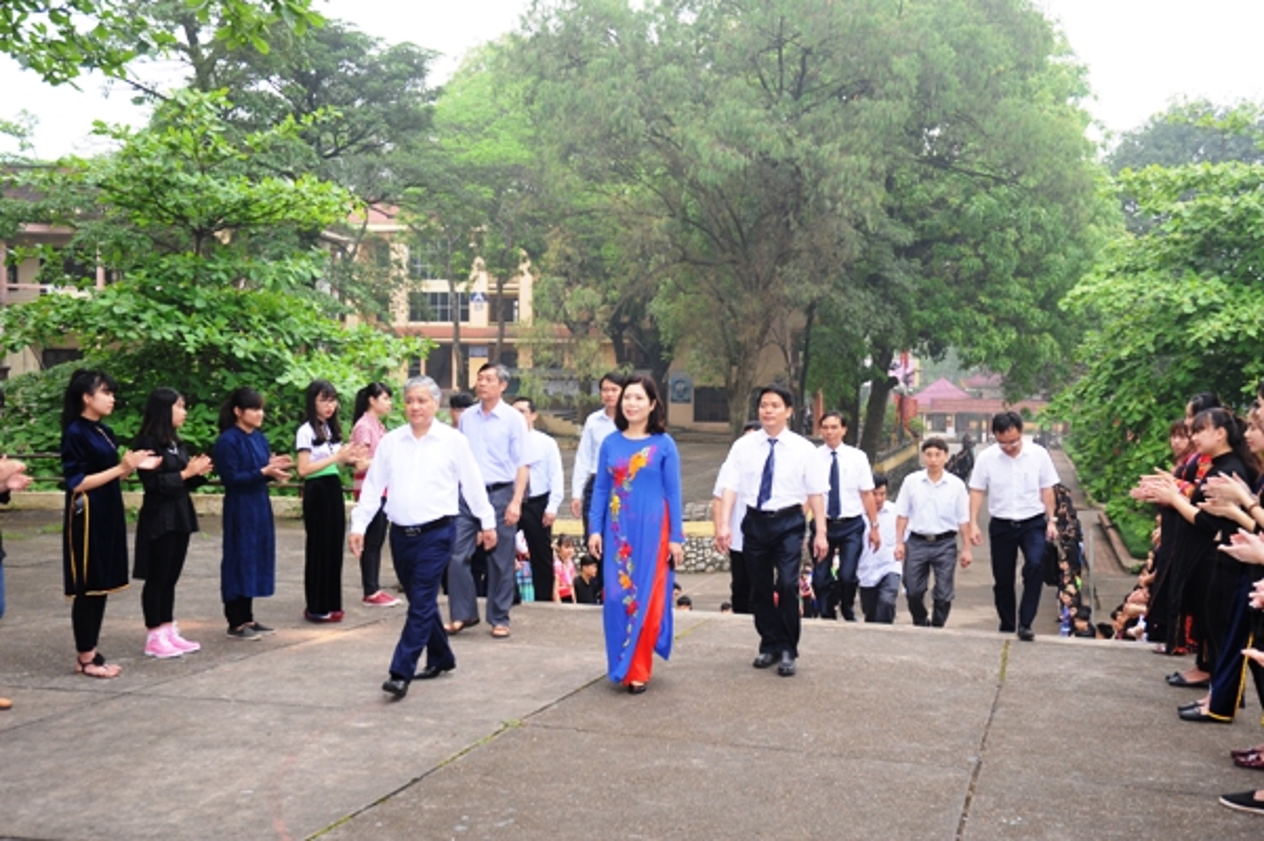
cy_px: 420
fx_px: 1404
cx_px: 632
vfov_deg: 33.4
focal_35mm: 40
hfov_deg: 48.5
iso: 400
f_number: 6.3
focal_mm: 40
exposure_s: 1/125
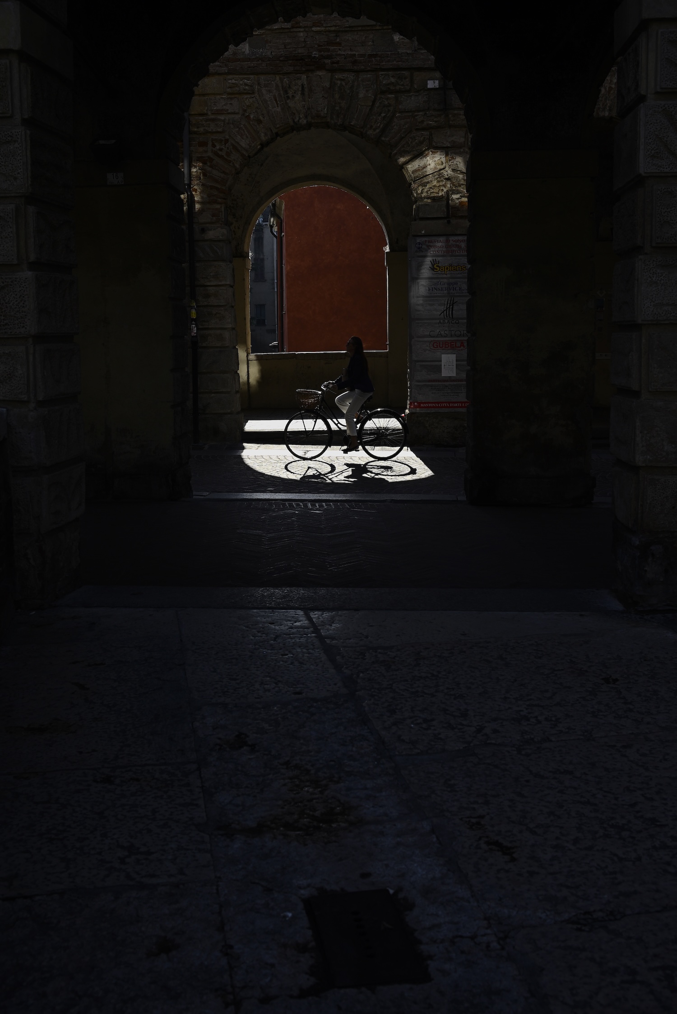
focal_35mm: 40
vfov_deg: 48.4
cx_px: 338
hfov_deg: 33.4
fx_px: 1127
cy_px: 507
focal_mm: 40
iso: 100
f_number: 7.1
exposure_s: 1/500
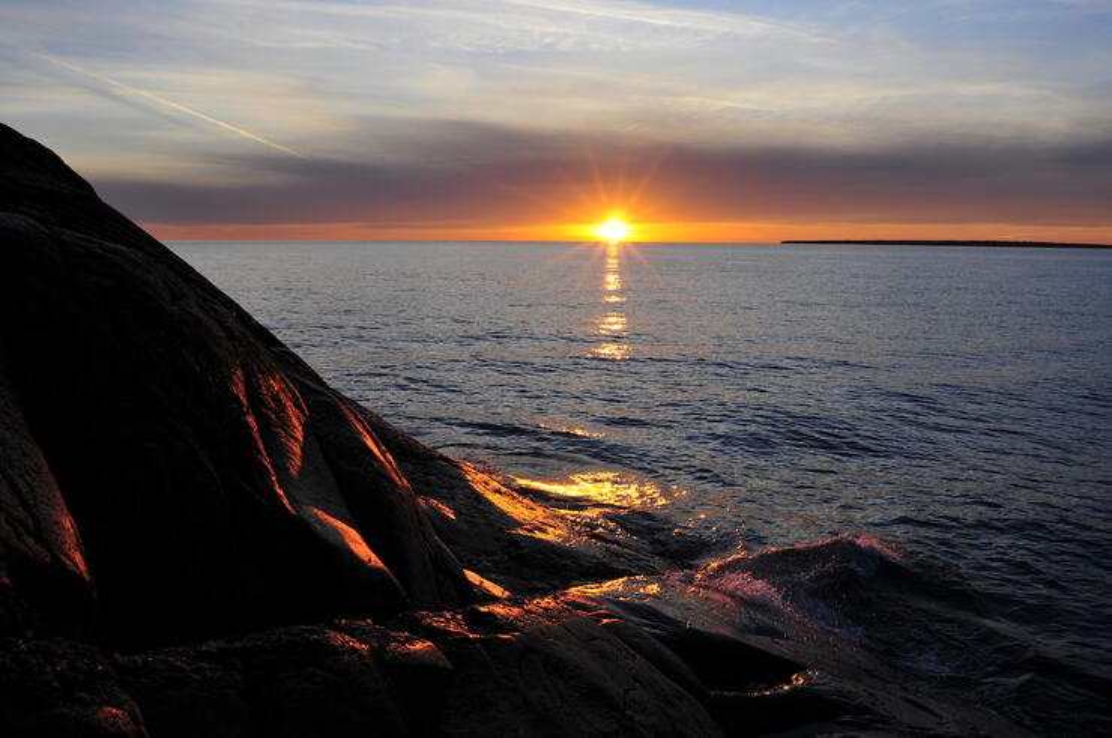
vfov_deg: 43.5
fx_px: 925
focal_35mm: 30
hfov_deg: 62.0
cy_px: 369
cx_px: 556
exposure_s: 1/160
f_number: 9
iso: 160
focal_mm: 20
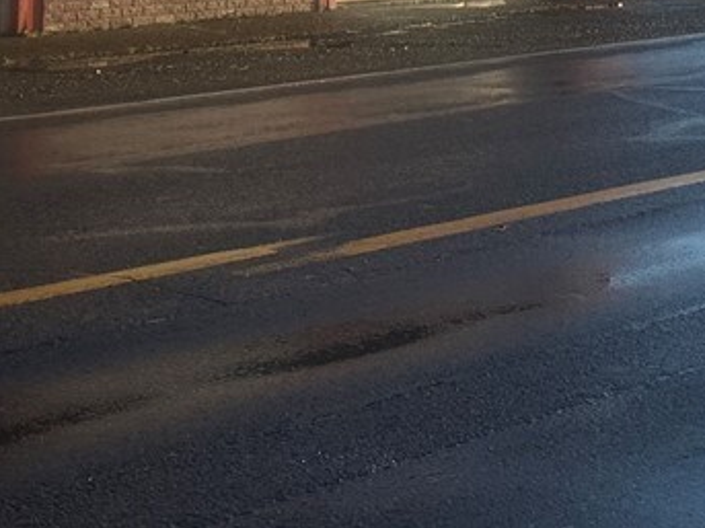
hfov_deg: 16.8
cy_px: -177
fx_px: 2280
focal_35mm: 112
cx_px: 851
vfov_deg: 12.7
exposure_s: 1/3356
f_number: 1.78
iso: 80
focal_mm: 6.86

◇ ◇ ◇ ◇ ◇

- **TASK REQUIREMENTS**: All of the lines above must be repeated without alteration, though the pictures are to be excluded.

- **WRITTEN RESPONSE**:
cy_px: 420
fx_px: 1404
cx_px: 632
vfov_deg: 33.4
focal_35mm: 40
hfov_deg: 48.5
iso: 400
f_number: 6.3
focal_mm: 40
exposure_s: 1/125
focal_35mm: 40
vfov_deg: 48.4
cx_px: 338
hfov_deg: 33.4
fx_px: 1127
cy_px: 507
focal_mm: 40
iso: 100
f_number: 7.1
exposure_s: 1/500
vfov_deg: 43.5
fx_px: 925
focal_35mm: 30
hfov_deg: 62.0
cy_px: 369
cx_px: 556
exposure_s: 1/160
f_number: 9
iso: 160
focal_mm: 20
hfov_deg: 16.8
cy_px: -177
fx_px: 2280
focal_35mm: 112
cx_px: 851
vfov_deg: 12.7
exposure_s: 1/3356
f_number: 1.78
iso: 80
focal_mm: 6.86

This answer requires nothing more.